Now, how often do you modify such files? That will define when you should backup your data. I, for example, used to have a daily backup for my thesis. Sometimes even more. My desktop has its backup script set for every 2h because I run VMs and I want to have the modifications on them secured from a power loss or a system crash, for example. If you don't change your files very often, you could do your backups manually. But if you are like me, who works with a bunch of files and can't keep track of what you modified, you probably want to do this automatically. And if you're coding, you probably want to do this as often as possible, since losing your code can be (and usually is) terrible.

Touching on the topic of backup automation (how), there are many tools that can help you with that. I still prefer cron (or Task Scheduler on Windows) and rsync. Again, if you only change a few files here and there, you can copy them manually. But if it's a big project, you might wanna copy the whole folder - or folders. Things might start to get really annoying when you miss a file or two and your backup ends up inconsistent. At that point it's usually a good idea to go looking for tools that will do everything you need in terms of copying your data. Or you can write your script (or program) for that. Nevertheless, this will give you a full backup ("full" as in "everything you need to copy"), which you can then automate by setting it to run under a few events. You could, for example, set it to run every X hours like I do, or when your system is about to shutdown, or whenever your system is untouched for over 15 minutes. Find what suits you best and set it up.

Finally, I often raise myself the question of where should I store my backup. Most people say that the cloud is a good practice. Actually, that is not. First of all, you probably want to encrypt your backup if you're sending it to something like Dropbox or Amazon S3, just to play it safe. Second, you need a good connection and a lot of time to upload your first backup, which, in my case, is almost 800GB). The next backups can be differential ones (ie. sending only the difference, as rsync and Dropbox usually do). However, if you have VMs like me, the differential backup won't help you that much. Third, you probably want your backup to be done as soon as possible: you just can't wait one hour for it to finish. Also, what if you don't have an Internet connection at the moment, how can you run a backup on the cloud that way? And restoring it might take a while.
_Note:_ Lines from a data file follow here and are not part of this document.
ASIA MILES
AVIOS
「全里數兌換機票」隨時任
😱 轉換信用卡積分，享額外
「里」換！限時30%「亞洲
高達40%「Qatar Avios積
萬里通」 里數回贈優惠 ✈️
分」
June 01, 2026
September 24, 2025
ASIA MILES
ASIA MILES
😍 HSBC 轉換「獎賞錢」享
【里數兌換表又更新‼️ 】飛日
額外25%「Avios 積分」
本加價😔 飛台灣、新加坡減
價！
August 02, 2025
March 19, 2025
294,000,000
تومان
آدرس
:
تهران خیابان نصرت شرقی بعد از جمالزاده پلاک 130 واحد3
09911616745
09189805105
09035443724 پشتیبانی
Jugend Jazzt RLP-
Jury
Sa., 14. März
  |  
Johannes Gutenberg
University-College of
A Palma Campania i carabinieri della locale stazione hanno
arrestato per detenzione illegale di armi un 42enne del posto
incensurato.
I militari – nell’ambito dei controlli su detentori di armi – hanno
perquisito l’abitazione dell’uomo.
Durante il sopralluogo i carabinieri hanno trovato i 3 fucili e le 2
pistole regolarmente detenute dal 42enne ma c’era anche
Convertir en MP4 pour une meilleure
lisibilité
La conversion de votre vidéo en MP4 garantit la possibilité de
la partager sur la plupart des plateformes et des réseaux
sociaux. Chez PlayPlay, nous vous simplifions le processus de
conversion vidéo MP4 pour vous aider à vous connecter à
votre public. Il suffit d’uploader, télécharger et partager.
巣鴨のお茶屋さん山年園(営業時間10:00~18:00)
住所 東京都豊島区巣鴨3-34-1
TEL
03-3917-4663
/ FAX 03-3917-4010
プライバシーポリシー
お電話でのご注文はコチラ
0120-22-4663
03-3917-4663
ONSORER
Meh, I don't like it, even though I do have some data on Dropbox (not nearly as much as my actual home backup).

Work and universities' servers can be a good choice depending on where you are. If you have access to a server in the facilities where you spend a lot of time, use that as a backup location. There you probably have a 100 or even a 1000mbps link to the server, so copying your data will be fast. In case of a disaster with your machine, the data is secure on their servers. In case of a disaster with their servers, data will be secure on your computer. In case of a disaster on both (like a fire or a nuke[3]), well, then you're screwed. If you can, use remote locations for backups, such as other buildings[4]: as long as you have a good link to them, your network backup will be fast as it should be.

You can always do like me and have a local server at home for backups. It's not designed to prevent huge damage in the whole place, such as fire, but to deal with disk failures, which happens quite more often than you think. At home I have a good link to my server, so backups are fast. But then you also have to take care of your server, which can take time. Since I use it for other stuff as well, that's fine by me and it's a good enough solution for now.

Finally, there'a always the external HDD or flash drive. You can always backup to those. I know a lot of people who does that and it works. It protects you from all sorts of issues, as long as you keep them disconnected[^n] and, if possible, in a remote location. I just consider it... slow. Sure, you can automate it: once detected by the OS, backup script starts running and, after finished, disconnects the disk. If that works for you, great, go for it!

It doesn't really matter how your backup system works. All that matter is that you need to backup of your data - always. Don't trust drives: one day they will stop working. It might take years, but they will stop. Also, Murphy hates you: whenever you need a backup, you don't have one. Then, my friend, you're more than screwed. Good luck!


  1. It's true :-( ↩︎

  2. Copying files from the old computer to the new one using an external drive that already had all the data. Man, that can be confusing. ↩︎

  3. I'm creative sometimes! ↩︎

  4. Warning: a nuke will probably destroy the other buildings as well! ↩︎